Reputation: 43
I read that protobuf has a type called "bytes" which can store arbitrary number of bytes and is the equivalent of "C++ string". The reason why I don't prefer to use "bytes" is that it expects input as a C++ string i.e., boost IP will need to be converted to a string. Now my concern lies here : I want to perform serialize and send the encoded protobuf message over TCP socket. I want to ensure that the encoded message size is as small as possible.
Currently, I am using the below .proto file :
syntax = "proto2";
message profile
{
repeated **uint32** localEndpoint = 1;
repeated **uint32** remoteEndpoint = 2;
}
In order to save boost IP in the protobuf message, I am first converting boost IP into byte-format array by using "boost::asio::ip::address_v4::to_bytes()". So for a v4 IP, resultant array size is 4. Then I am converting 1st 4 bytes from the resultant byte-array into one uint32_t number and then storing in "localEndpoint" field of the protobuf message. Likewise, I repeat for the next 4 bytes (for v6). I am taking 4 bytes at a time so as to utilize full 32 bits of the uint32.
Hence for a v4 address, 1 occurrence of "localEndpoint" field is used. Similarly, for a v6 address, 4 occurrence of "localEndpoint" field is used.

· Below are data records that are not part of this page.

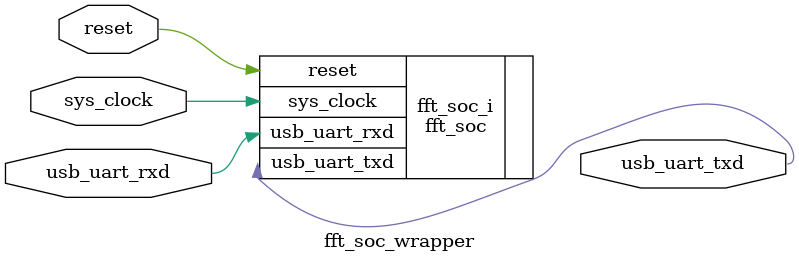
<source format=v>
`timescale 1 ps / 1 ps

module fft_soc_wrapper
   (reset,
    sys_clock,
    usb_uart_rxd,
    usb_uart_txd);
  input reset;
  input sys_clock;
  input usb_uart_rxd;
  output usb_uart_txd;

  wire reset;
  wire sys_clock;
  wire usb_uart_rxd;
  wire usb_uart_txd;

  fft_soc fft_soc_i
       (.reset(reset),
        .sys_clock(sys_clock),
        .usb_uart_rxd(usb_uart_rxd),
        .usb_uart_txd(usb_uart_txd));
endmodule

</source>
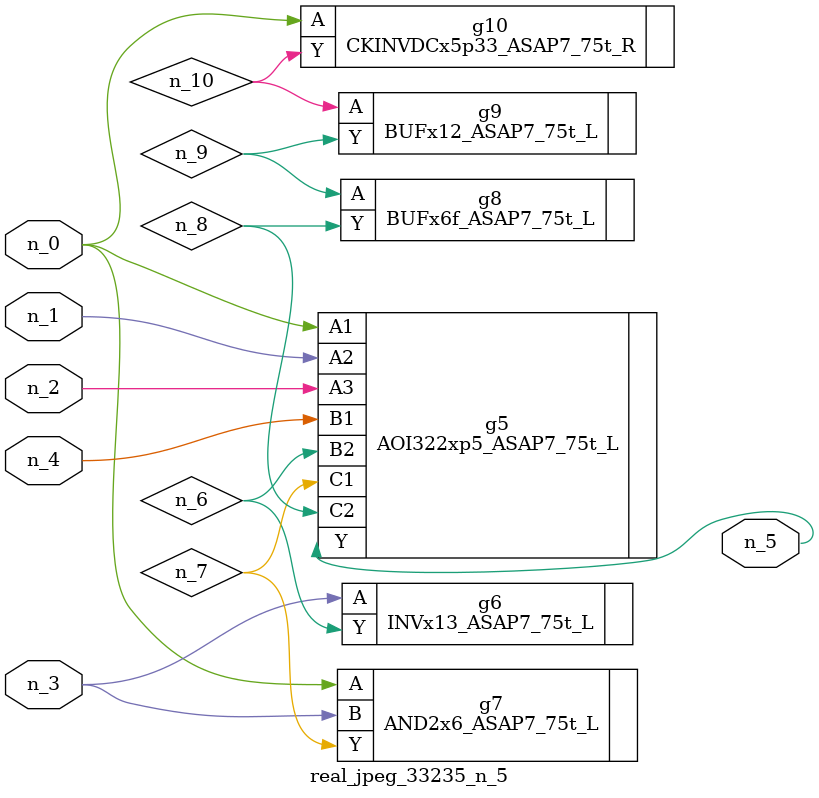
<source format=v>
module real_jpeg_33235_n_5 (n_4, n_0, n_1, n_2, n_3, n_5);

input n_4;
input n_0;
input n_1;
input n_2;
input n_3;

output n_5;

wire n_8;
wire n_6;
wire n_7;
wire n_10;
wire n_9;

AOI322xp5_ASAP7_75t_L g5 ( 
.A1(n_0),
.A2(n_1),
.A3(n_2),
.B1(n_4),
.B2(n_6),
.C1(n_7),
.C2(n_8),
.Y(n_5)
);

AND2x6_ASAP7_75t_L g7 ( 
.A(n_0),
.B(n_3),
.Y(n_7)
);

CKINVDCx5p33_ASAP7_75t_R g10 ( 
.A(n_0),
.Y(n_10)
);

INVx13_ASAP7_75t_L g6 ( 
.A(n_3),
.Y(n_6)
);

BUFx6f_ASAP7_75t_L g8 ( 
.A(n_9),
.Y(n_8)
);

BUFx12_ASAP7_75t_L g9 ( 
.A(n_10),
.Y(n_9)
);


endmodule
</source>
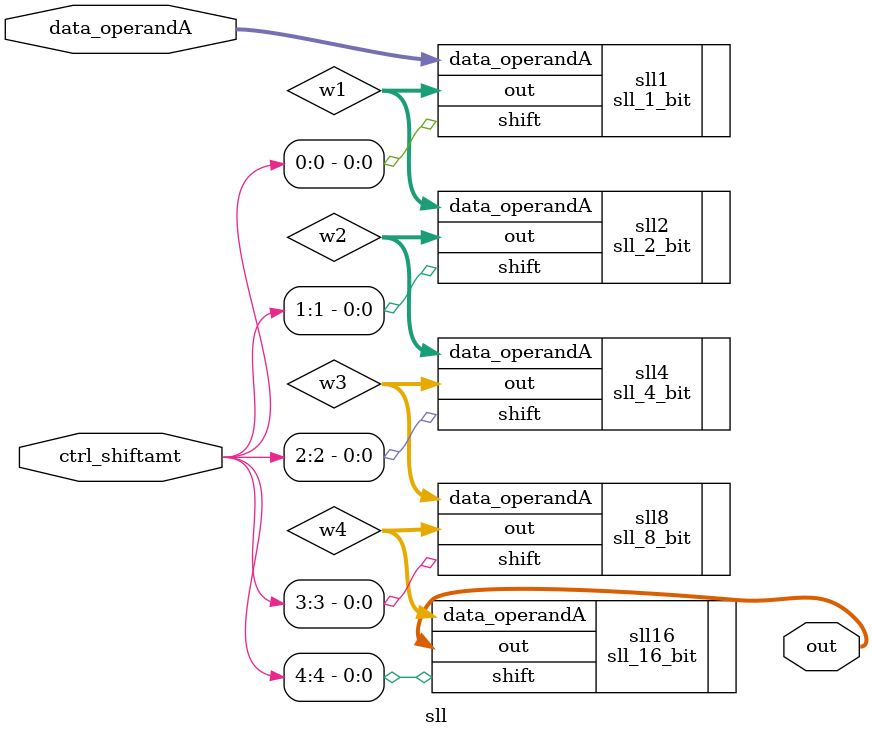
<source format=v>
module sll (data_operandA, ctrl_shiftamt, out);

    input [31:0] data_operandA;
    input [4:0] ctrl_shiftamt;
    output [31:0] out;
    wire[31:0] w1,w2,w3,w4;

    sll_1_bit sll1(.data_operandA(data_operandA),.shift(ctrl_shiftamt[0]),.out(w1));
    sll_2_bit sll2(.data_operandA(w1),.shift(ctrl_shiftamt[1]),.out(w2));
    sll_4_bit sll4(.data_operandA(w2),.shift(ctrl_shiftamt[2]),.out(w3));
    sll_8_bit sll8(.data_operandA(w3),.shift(ctrl_shiftamt[3]),.out(w4));
    sll_16_bit sll16(.data_operandA(w4),.shift(ctrl_shiftamt[4]),.out(out));

endmodule
</source>
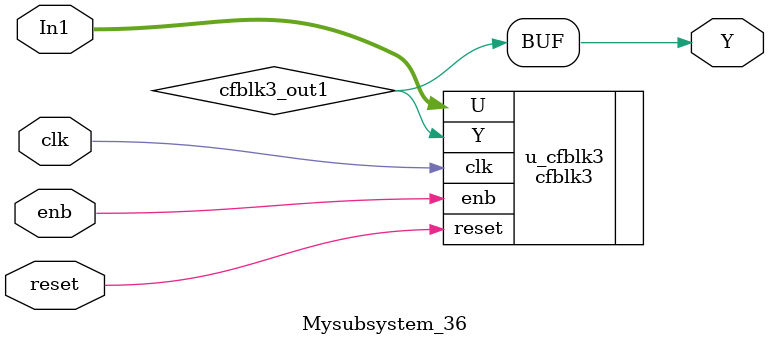
<source format=v>



`timescale 1 ns / 1 ns

module Mysubsystem_36
          (clk,
           reset,
           enb,
           In1,
           Y);


  input   clk;
  input   reset;
  input   enb;
  input   [7:0] In1;  // uint8
  output  Y;


  wire cfblk3_out1;


  cfblk3 u_cfblk3 (.clk(clk),
                   .reset(reset),
                   .enb(enb),
                   .U(In1),  // uint8
                   .Y(cfblk3_out1)
                   );

  assign Y = cfblk3_out1;

endmodule  // Mysubsystem_36


</source>
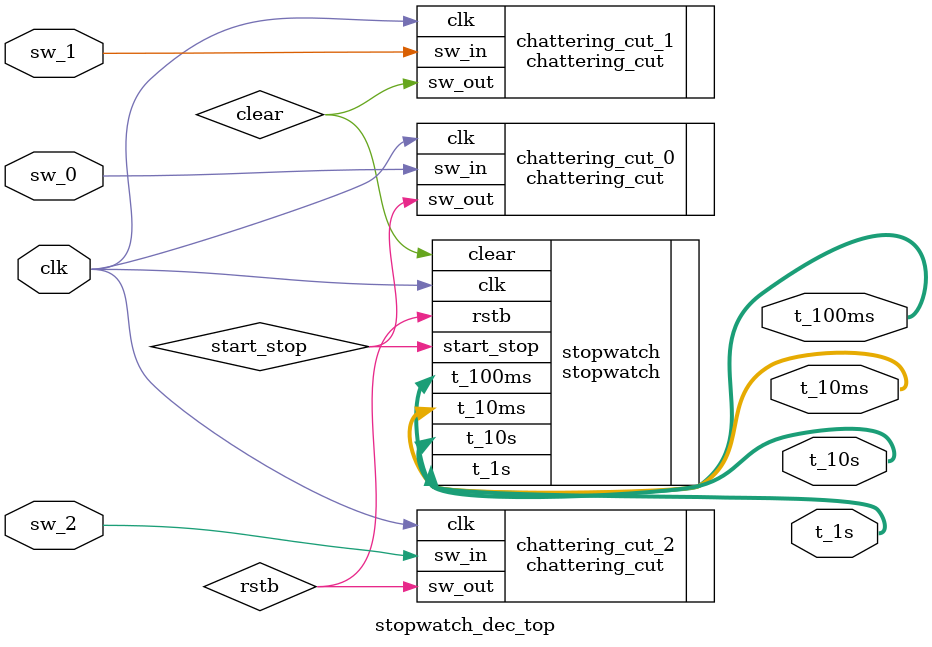
<source format=v>
module stopwatch_dec_top (
 clk, sw_0, sw_1, sw_2,
 t_10ms,t_100ms,t_1s,t_10s
);

input clk;
input sw_0;
input sw_1;
input sw_2;
output[3:0] t_10ms;
output[3:0] t_100ms;
output[3:0] t_1s;
output[3:0] t_10s;

wire start_stop;
wire clear;
wire rstb;

//SW_0 start_stop
chattering_cut chattering_cut_0(
  .clk(clk),
  .sw_in(sw_0),
  .sw_out(start_stop));  

//SW_1 clear
chattering_cut chattering_cut_1(
  .clk(clk),
  .sw_in(sw_1),
  .sw_out(clear));  

//SW_2 rstb
chattering_cut chattering_cut_2(
  .clk(clk),
  .sw_in(sw_2),
  .sw_out(rstb));  

//vªpJE^
stopwatch stopwatch (
  .clk(clk),
  .rstb(rstb),
  .start_stop(start_stop),
  .clear(clear),
  //.rstb(sw_2),
  //.start_stop(sw_0),
  //.clear(sw_1),
  . t_10ms(t_10ms),
  . t_100ms(t_100ms),
  . t_1s(t_1s),
  . t_10s(t_10s)
);

		
endmodule


</source>
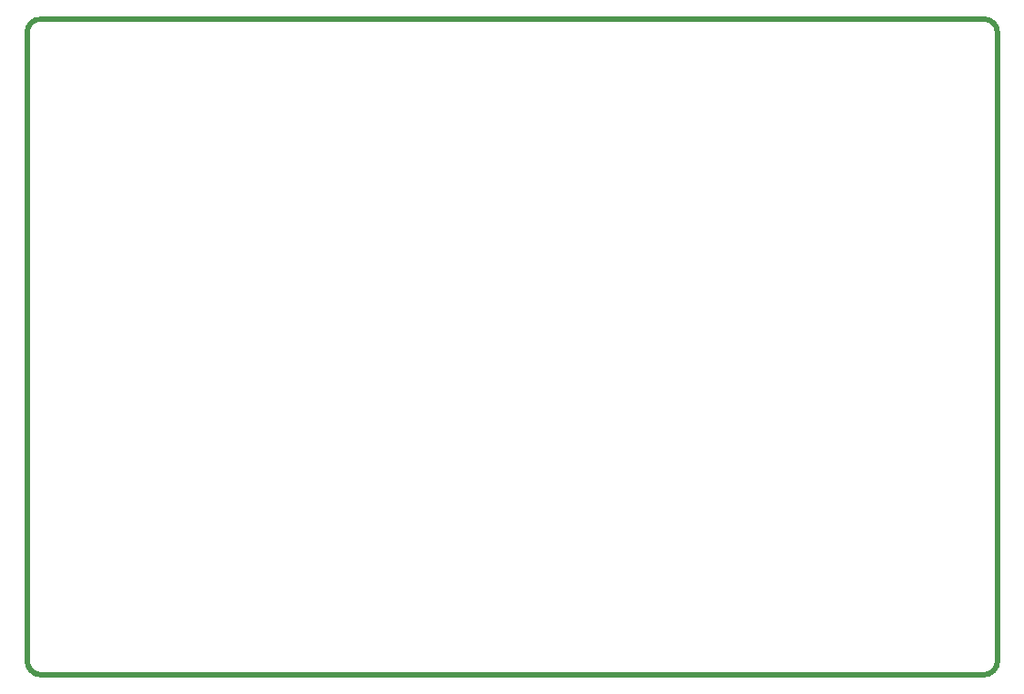
<source format=gbr>
%TF.GenerationSoftware,KiCad,Pcbnew,7.0.7*%
%TF.CreationDate,2023-09-28T17:42:14-05:00*%
%TF.ProjectId,CatLasers,4361744c-6173-4657-9273-2e6b69636164,rev?*%
%TF.SameCoordinates,Original*%
%TF.FileFunction,Profile,NP*%
%FSLAX46Y46*%
G04 Gerber Fmt 4.6, Leading zero omitted, Abs format (unit mm)*
G04 Created by KiCad (PCBNEW 7.0.7) date 2023-09-28 17:42:14*
%MOMM*%
%LPD*%
G01*
G04 APERTURE LIST*
%TA.AperFunction,Profile*%
%ADD10C,0.500000*%
%TD*%
G04 APERTURE END LIST*
D10*
X45720000Y-78740000D02*
X45703426Y-20320000D01*
X134620000Y-80010000D02*
X46990000Y-80010000D01*
X135890000Y-20320000D02*
X135890000Y-78740000D01*
X46990000Y-19033426D02*
X134620000Y-19050000D01*
X46990000Y-19033426D02*
G75*
G03*
X45703426Y-20320000I-1J-1286573D01*
G01*
X45720000Y-78740000D02*
G75*
G03*
X46990000Y-80010000I1270000J0D01*
G01*
X134620000Y-80010000D02*
G75*
G03*
X135890000Y-78740000I0J1270000D01*
G01*
X135890000Y-20320000D02*
G75*
G03*
X134620000Y-19050000I-1270000J0D01*
G01*
M02*

</source>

Please allow me to highlight that if I had used "bytes" here, my input string itself would have been of size 15 bytes for a v4 ip like 111.111.111.111
Using uint32 instead of "bytes" does save me some encoded-data-size but I am looking for a more efficient protobuf type requiring lesser number of bytes.
Sorry for a long description but I wanted to explain my query in details. Please help me.. Thanks a lot in advance :)
Upvotes: 3
Views: 5924
Reputation: 1063814
An ipv4 address should require exactly 4 bytes. If you're somehow getting 8, you're doing something wrong - are you perhaps hex-encoding it? You don't need that here. Likewise, ipv6 should be 16 bytes.
4 bytes with a usually-set high byte is most effectively stored as fixed32
- varint would be overhead here, due to the high bits. 16 bytes is more subtle - I'd go with bytes
(field header plus length), since it is simpler to form into a union, and if the field-number is large, it avoids having to pay for multiple multi-byte field headers (a length prefix of 16 will always be single-byte).
I'd then create a union of these via oneof
:
oneof ip_addr {
fixed32 v4 = 1;
bytes v6 = 2;
}
Upvotes: 9